Building owners who fail to get an inspection, or to make needed repairs, are subject to fines of $2,000, plus additional fines of $500 a day starting at 30 days after a missed deadline for compliance.
The city’s Office of Sustainability, which would be responsible for enforcing the law, supports its passage as a means to achieve Mayor Jim Kenney’s goal of reducing the city’s carbon emissions by 80% by 2050, said Freeh, of the Office of Sustainability.
Though energy efficiency has improved 5% since the city began requiring larger buildings to report energy usage in 2013, the city still finds that building managers have overridden some sensors or automatic systems, said Freeh. “This program would fix that,” he said.
“There’s a lot of reasons for buildings to be lit outside of traditional 9-to-5 working hours,” said Freeh. “So I don’t want to anticipate we would have a dark skyline.

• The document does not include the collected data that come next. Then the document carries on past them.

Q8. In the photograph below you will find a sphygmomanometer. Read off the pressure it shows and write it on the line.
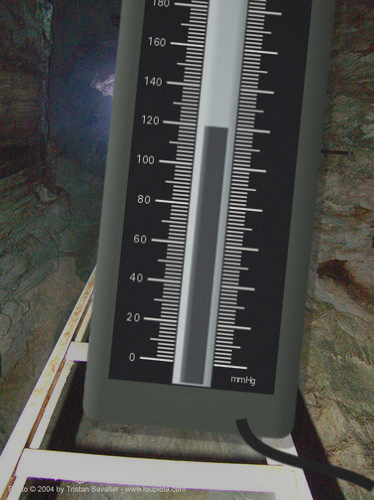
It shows 120 mmHg
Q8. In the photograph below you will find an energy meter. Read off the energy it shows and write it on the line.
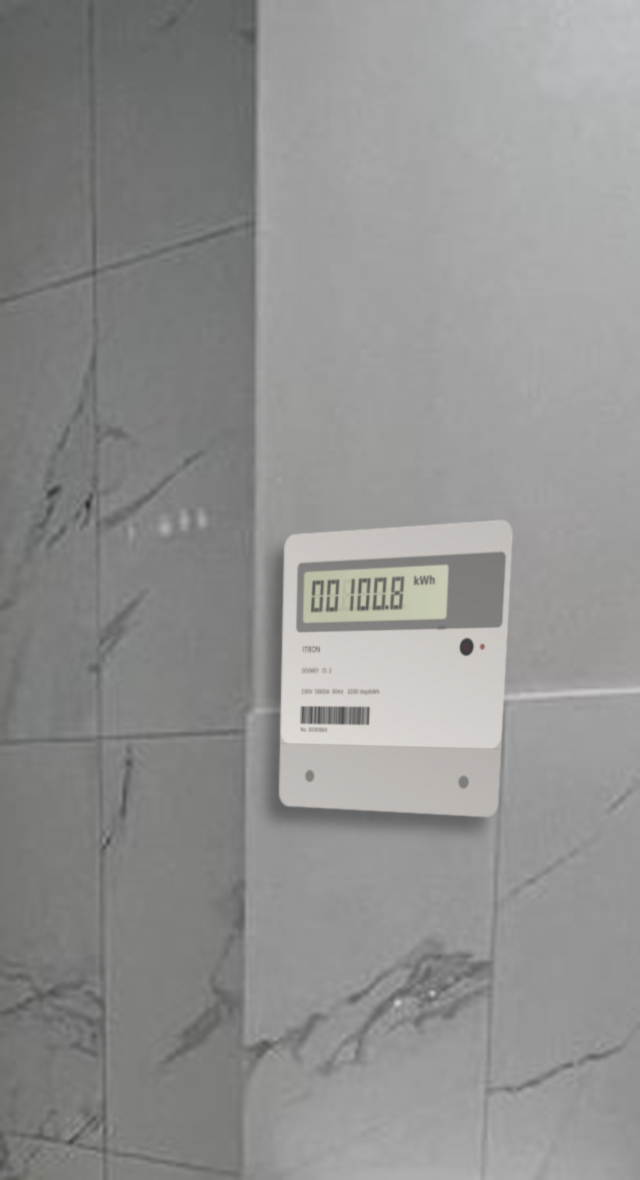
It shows 100.8 kWh
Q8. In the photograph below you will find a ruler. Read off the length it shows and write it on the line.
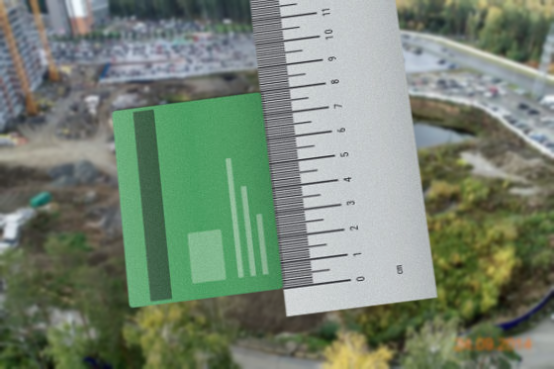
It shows 8 cm
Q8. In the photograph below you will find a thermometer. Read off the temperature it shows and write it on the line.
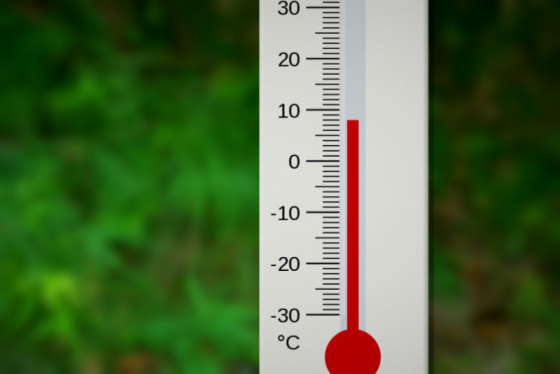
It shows 8 °C
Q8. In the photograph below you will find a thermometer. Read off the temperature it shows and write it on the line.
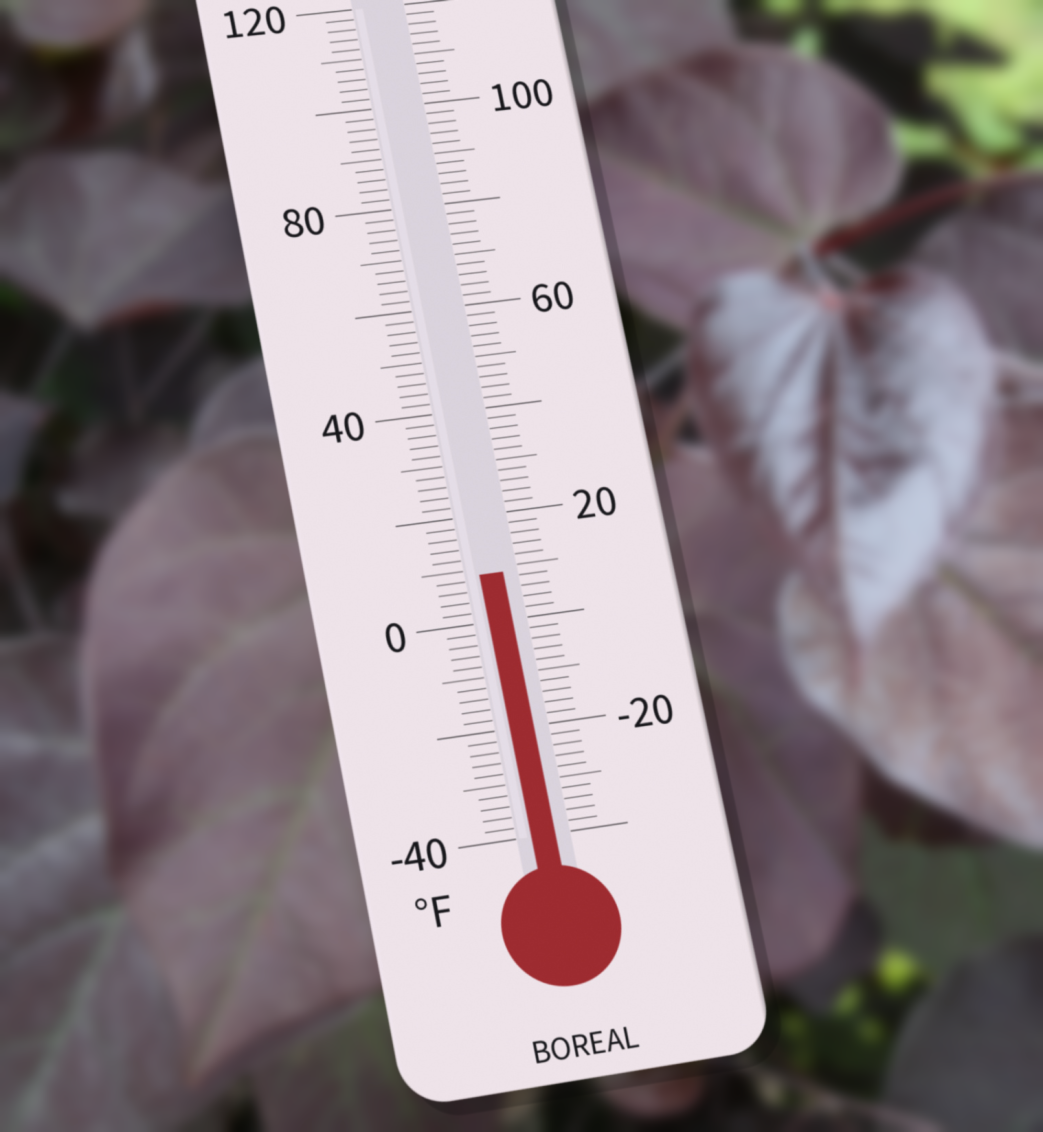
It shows 9 °F
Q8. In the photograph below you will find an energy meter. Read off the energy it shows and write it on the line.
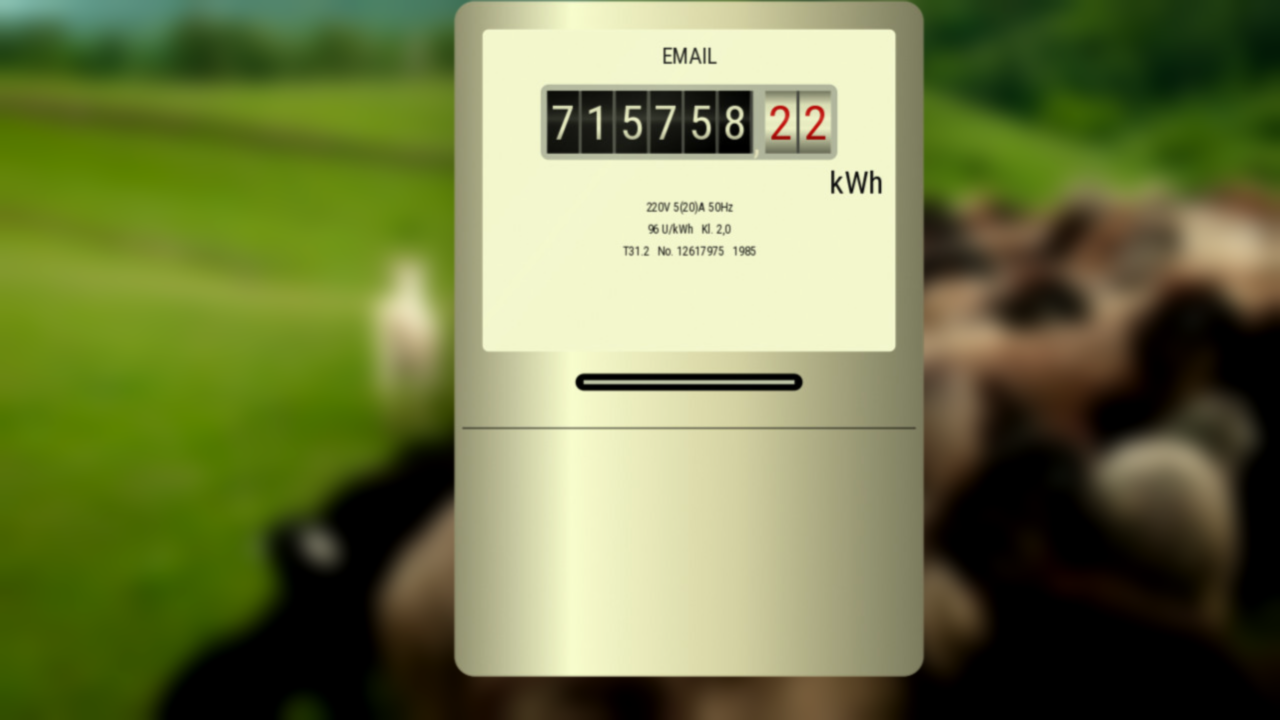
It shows 715758.22 kWh
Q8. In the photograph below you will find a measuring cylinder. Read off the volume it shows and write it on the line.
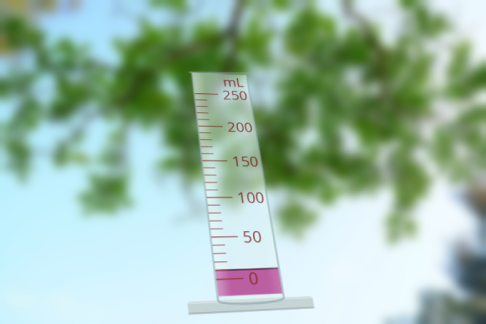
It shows 10 mL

Our goal really is to cut energy waste.”
Watson said that upgrading lighting is one of the most cost-effective ways for building owners to improve efficiency and achieve a quicker payback than upgrading the building envelop — windows, doors, insulation — or replacing the heating and air-conditioning system.
“Unless you’ve got a really leaky building, new windows will maybe achieve a 10-year payback,” said Watson. But he said that financial planners, who consider the cost of capital, “will tell you that anything longer than seven or 10 years is beyond the financial horizon — even if it pays for itself, it isn’t worth it, financially.”